Kadang dianggap gila karena ketika dipaksa menyerahkan uangnya, mereka sengaja mencangkul tanah dan memasukkan uangnya ke dalam tanah dengan alasan daripada uangnya diserahkan pemerintah lebih baik diserahkan bumi yang selama ini telah tumbuh berbagai macam tanaman yang mereka konsumsi. Dasar wong moyek! Namun itulah mereka, sewa tanah untuk bumi yang hanya milik Penguasa Alam Allahu Ta'ala bukan menyewa tanah miliknya penjajah. Los!
Model perjuangan yang santun, dengan bahasa yang lugas kadang juga sulit diterima masyarakat umum. Contohnya ketika seseorang bertamu, maka tidak diucapkan,"Mangga, pinarak..." (Mari, silakan duduk...). Alasannya, hal itu mengurangi kebebasan sang tamu, mestinya tamu disambut cukup dengan senyuman dan kabar keselamatan. Selanjutnya hak tamu melakukan apa yang diinginkan, misalnya mau berdiri, atau duduk, atau nungging bahkan mau ke belakang atau tetap di luar saja. Pokoknya membebaskan, mengeloskan tanpa ada tekanan dan aturan yang berbelit-belit. Sebuah revolusi pembebasan, dahsyat!
Ketika diberikan bantuan dari orang lain, biasanya mereka tidak mengucapkan terimakasih. Wah ini gak sopan! Janganlah kita menghakimi terleih dahulu sebelum bertanya,"Mengapa anda tak berterimakasih?" Mereka pun menjawab dengan hormat,"Bukankah pemilik sesuatu itu Allah, sehingga cukup hamdalah yang kita ucapkan, kalau kepada makhluk walaupun sebagai washilah (perantara.red) tentunya pemberian itu disertai dengan keikhlasan yang tak lagi memerlukan ucapan terimakasih. Wong saya juga nggak minta, karena tidak ada dalam kamus besar gerakan kami menjadi pengemis!" Coba Bro: renungkanlah.... Pemaknaan keikhlasan dan ketulusan serta rasa syukur yang teramat dalam.

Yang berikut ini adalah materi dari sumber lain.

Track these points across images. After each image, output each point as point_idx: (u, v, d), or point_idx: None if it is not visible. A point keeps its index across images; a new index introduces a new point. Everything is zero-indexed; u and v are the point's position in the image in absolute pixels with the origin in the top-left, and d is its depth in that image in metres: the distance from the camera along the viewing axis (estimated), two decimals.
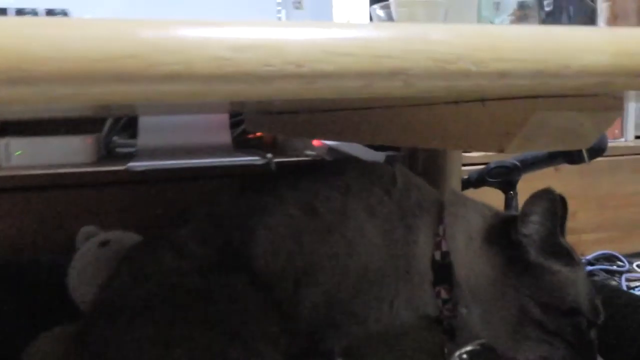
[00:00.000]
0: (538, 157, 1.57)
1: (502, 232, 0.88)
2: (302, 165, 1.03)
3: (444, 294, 0.90)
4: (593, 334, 0.86)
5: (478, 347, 1.01)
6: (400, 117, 0.85)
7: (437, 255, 0.90)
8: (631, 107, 2.17)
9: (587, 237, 1.90)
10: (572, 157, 1.51)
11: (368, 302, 0.90)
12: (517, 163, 1.59)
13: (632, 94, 0.65)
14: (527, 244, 0.86)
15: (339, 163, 0.99)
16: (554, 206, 0.84)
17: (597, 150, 1.50)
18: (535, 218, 0.85)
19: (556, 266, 0.85)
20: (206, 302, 0.84)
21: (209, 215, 0.96)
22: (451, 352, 1.00)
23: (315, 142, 1.54)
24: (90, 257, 1.15)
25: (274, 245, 0.90)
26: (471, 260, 0.89)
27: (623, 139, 2.12)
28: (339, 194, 0.92)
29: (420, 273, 0.91)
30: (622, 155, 1.99)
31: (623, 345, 0.97)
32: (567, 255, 0.86)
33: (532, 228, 0.85)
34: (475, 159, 1.75)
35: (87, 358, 0.83)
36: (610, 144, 1.60)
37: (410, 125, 0.83)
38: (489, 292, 0.88)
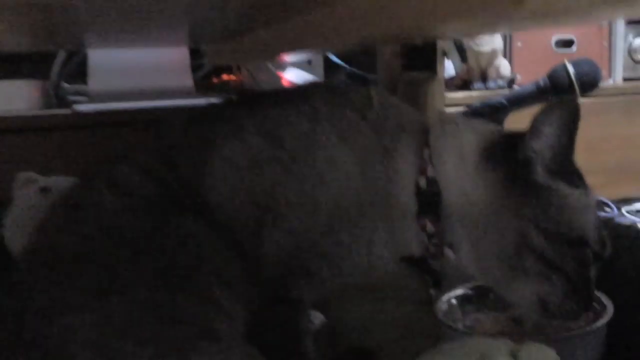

Ketika ditanyakan tentang usia, mereka menjawab bahwa usianya satu. Usia adalah hidup, sedang hidup itu dengan nyawa. Selama Allah Ta'ala memberikan kesempatan beramal di dunia, maka nyawa hanya diberikan satu saja. Tidak ada ukuran tertentu, batasan tertentu, aturan tertentu tentang usia. Pasrah ing agesang. Hidup dengan menyelaraskan alam yang ada, mengikuti aturan Tuhannya Adam Alaihi Salam. Sehingga hidup ini pun terasa LOS! Ketika Tuhan memintanya kembali, maka Katakan: LOS!